**WORK ITEM**
Line by line, check the data for the string "Fragadis" and state how many lines have it, nothing more.

**INPUT DATA**
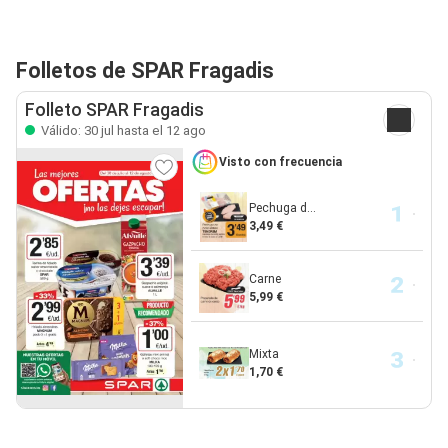
Folletos de SPAR Fragadis
Folleto SPAR Fragadis
Válido: 30 jul hasta el 12 ago
Visto con frecuencia
Pechuga d...
3,49 €
Carne
5,99 €
Mixta
1,70 €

**OUTPUT OF THE EXERCISE**
2